Can the cloud defeat video game lag?

By | 4 minute read | May 8, 2018

Competitors get ready to play during Ninja Vegas 18 at Esports Arena Las Vegas.

The Las Vegas Strip is no stranger to curious spectacles. But even by the Strip’s standards, the event that unfolded at the Luxor Hotel & Casino one day last month was unusual. The attraction wasn’t a pop star or a magician or a circus but a celebrity in the eSports world: Tyler “Ninja” Blevins, a 26-year-old former fast food worker who now makes more than $500,000 a month playing the massively popular game Fortnite and streaming it on Twitch.

The 232 gamers who flocked to the brand new Esports Arena Las Vegas at the Luxor last month didn’t come simply to watch Ninja play Fortnite–they came to compete against him. If the chance to meet their favorite gamer wasn’t enough of a draw, the event also carried the carrot of $50,000 worth of prize money.

The event, dubbed Ninja Vegas ’18, wasn’t just a hit at the venue. It was also a sensation online. Over the course of more than six hours, 2.38 million viewers around the world tuned in to watch the proceedings on Ninja’s Twitch stream. At one point, 660,000 viewers watched the stream simultaneously—a new record.

Tyler Ninja Blevins addresses the audience during from the Esports Arena Las Vegas stage at Ninja Vegas ’18.

Ninja Vegas ’18 is emblematic of the explosive growth of esports, a global entertainment format with a unique capacity to seize the interest and eyeballs of a generation of young consumers. In its annual report, the marketing researcher Newzoo recently predicted that esports revenues would hit $905 million in 2018, a 38 percent increase from 2017’s $655 million.

“The fact we’ve been able to give esports a home on the Las Vegas Strip speaks volumes to the industry’s growth as a whole and how far it’s come. I truly believe that we’re nowhere near the peak from a potential standpoint,” said Jud Hannigan, the CEO of Allied Esports, which operates Esports Arena Las Vegas and other venues in North America, Europe and China.

Gaming content is already contributing considerably to the demand for streaming video. Fortnite content received 2.4 billion views on YouTube in the month of February alone. On Twitch, people have watched Fortnite streams for more than 128 million hours in just the last 30 days. To keep up with the huge increase in video traffic, content providers are virtualizing and automating their networks with AI and cloud technologies.

But cloud technology isn’t just improving the experience for viewers of online gaming; it’s also contributing to a better experience for players. The key, said Janet Snowdon, IBM’s Global Director of M&E Industry Solutions, is reducing lag—the delay between the action of players and the reaction of a server.

“Performance is key when you play a game. You can’t have jitter. When you want Mario to jump he’s got to jump,” Snowdon said.

Making a character jump when you want him to jump gets more difficult the more players are trying to jump at the same time, and the more  distance there is between players and the servers hosting a game. It follows, then, that the massively multiplayer online role-playing games favored by eSports competitors are among the trickiest games to operate seamlessly. In Fortnite, for example, up to 100 gamers play together on the same map, and at any given time, millions of people might be playing the game concurrently around the world.

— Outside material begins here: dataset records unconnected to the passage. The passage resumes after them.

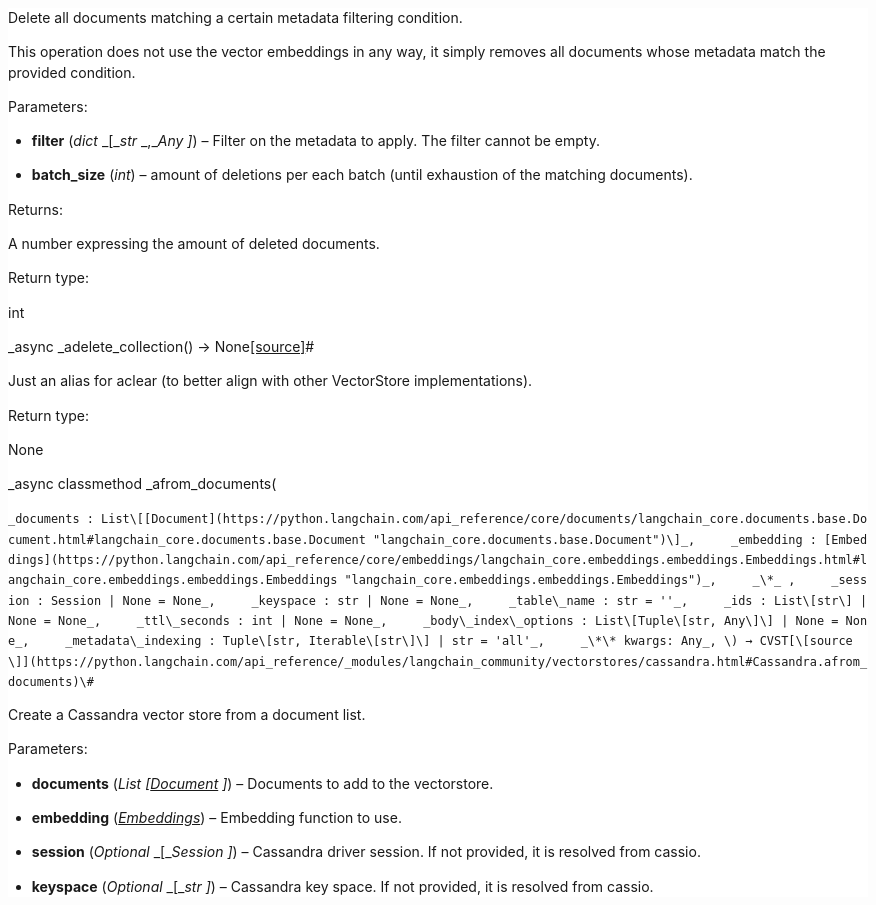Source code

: Delete all documents matching a certain metadata filtering condition.

This operation does not use the vector embeddings in any way, it simply removes all documents whose metadata match the provided condition.

Parameters:     

  * **filter** \(_dict_ _\[__str_ _,__Any_ _\]_\) – Filter on the metadata to apply. The filter cannot be empty.

  * **batch\_size** \(_int_\) – amount of deletions per each batch \(until exhaustion of the matching documents\).

Returns:     

A number expressing the amount of deleted documents.

Return type:     

int

_async _adelete\_collection\(\) → None[\[source\]](https://python.langchain.com/api_reference/_modules/langchain_community/vectorstores/cassandra.html#Cassandra.adelete_collection)\#     

Just an alias for aclear \(to better align with other VectorStore implementations\).

Return type:     

None

_async classmethod _afrom\_documents\(

    _documents : List\[[Document](https://python.langchain.com/api_reference/core/documents/langchain_core.documents.base.Document.html#langchain_core.documents.base.Document "langchain_core.documents.base.Document")\]_,     _embedding : [Embeddings](https://python.langchain.com/api_reference/core/embeddings/langchain_core.embeddings.embeddings.Embeddings.html#langchain_core.embeddings.embeddings.Embeddings "langchain_core.embeddings.embeddings.Embeddings")_,     _\*_ ,     _session : Session | None = None_,     _keyspace : str | None = None_,     _table\_name : str = ''_,     _ids : List\[str\] | None = None_,     _ttl\_seconds : int | None = None_,     _body\_index\_options : List\[Tuple\[str, Any\]\] | None = None_,     _metadata\_indexing : Tuple\[str, Iterable\[str\]\] | str = 'all'_,     _\*\* kwargs: Any_, \) → CVST[\[source\]](https://python.langchain.com/api_reference/_modules/langchain_community/vectorstores/cassandra.html#Cassandra.afrom_documents)\#     

Create a Cassandra vector store from a document list.

Parameters:     

  * **documents** \(_List_ _\[_[_Document_](https://python.langchain.com/api_reference/core/documents/langchain_core.documents.base.Document.html#langchain_core.documents.base.Document "langchain_core.documents.base.Document") _\]_\) – Documents to add to the vectorstore.

  * **embedding** \([_Embeddings_](https://python.langchain.com/api_reference/core/embeddings/langchain_core.embeddings.embeddings.Embeddings.html#langchain_core.embeddings.embeddings.Embeddings "langchain_core.embeddings.embeddings.Embeddings")\) – Embedding function to use.

  * **session** \(_Optional_ _\[__Session_ _\]_\) – Cassandra driver session. If not provided, it is resolved from cassio.

  * **keyspace** \(_Optional_ _\[__str_ _\]_\) – Cassandra key space. If not provided, it is resolved from cassio.
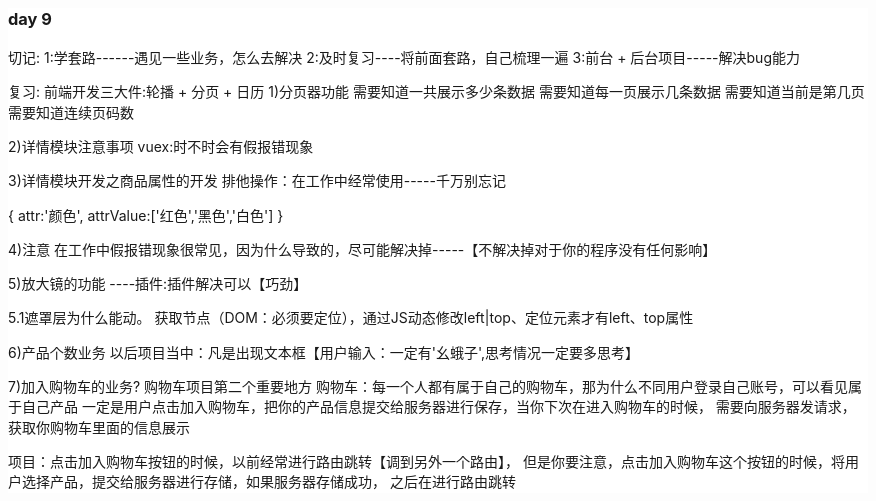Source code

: 
### day 9
切记:
1:学套路------遇见一些业务，怎么去解决
2:及时复习----将前面套路，自己梳理一遍
3:前台 + 后台项目-----解决bug能力

复习:
前端开发三大件:轮播 + 分页 + 日历
1)分页器功能
需要知道一共展示多少条数据
需要知道每一页展示几条数据
需要知道当前是第几页
需要知道连续页码数

2)详情模块注意事项
vuex:时不时会有假报错现象


3)详情模块开发之商品属性的开发
排他操作：在工作中经常使用-----千万别忘记

{
    attr:'颜色',
    attrValue:['红色','黑色','白色']
}



4)注意
在工作中假报错现象很常见，因为什么导致的，尽可能解决掉-----【不解决掉对于你的程序没有任何影响】





5)放大镜的功能
----插件:插件解决可以【巧劲】

5.1遮罩层为什么能动。
获取节点（DOM：必须要定位），通过JS动态修改left|top、定位元素才有left、top属性





6)产品个数业务
以后项目当中：凡是出现文本框【用户输入：一定有'幺蛾子',思考情况一定要多思考】





7)加入购物车的业务?  购物车项目第二个重要地方
购物车：每一个人都有属于自己的购物车，那为什么不同用户登录自己账号，可以看见属于自己产品
一定是用户点击加入购物车，把你的产品信息提交给服务器进行保存，当你下次在进入购物车的时候，
需要向服务器发请求，获取你购物车里面的信息展示

项目：点击加入购物车按钮的时候，以前经常进行路由跳转【调到另外一个路由】，
但是你要注意，点击加入购物车这个按钮的时候，将用户选择产品，提交给服务器进行存储，如果服务器存储成功，
之后在进行路由跳转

Traditionally, developers have used their own dedicated servers to host online games. But in an field where demand for a game can rise to stratospheric heights unexpectedly, developers are increasingly turning to the cloud to scale up services quickly. Last year, for example, the Spanish esports developer Pixel Cream Studio reported reducing latency by 15 percent after it began hosting its game Ways of Redemption on the cloud.

“Ask any player of a competitive online video game what his biggest obstacle is, and aside from leveling up or defeating so-and-so, he’ll probably say lag or latency. And he won’t just say it; he’ll spit it out with contempt,” wrote Pixel Cream Studio’s David Garcia and Jacobo Coello.

Eliminating that obstacle is particularly important at an esports event, where prize money is on the line and hundreds of thousands of viewers may be  watching at home. At Ninja Vegas ’18, Harington said, competitors used dedicated machines linked on the same private network in order to “level the playing field.” As games change, he said, Esports Arena Las Vegas will continue to update its technological capabilities in tandem—ensuring a lag-free, seamless experience for fans and competitors wherever they are.

“The hottest game today you could argue is Fortnite and four to five months ago nobody was talking about Fortnite. What’s it going to be four or five months from now? That’s exciting. The industry keeps rejuvenating itself,” Hannigan told IBM.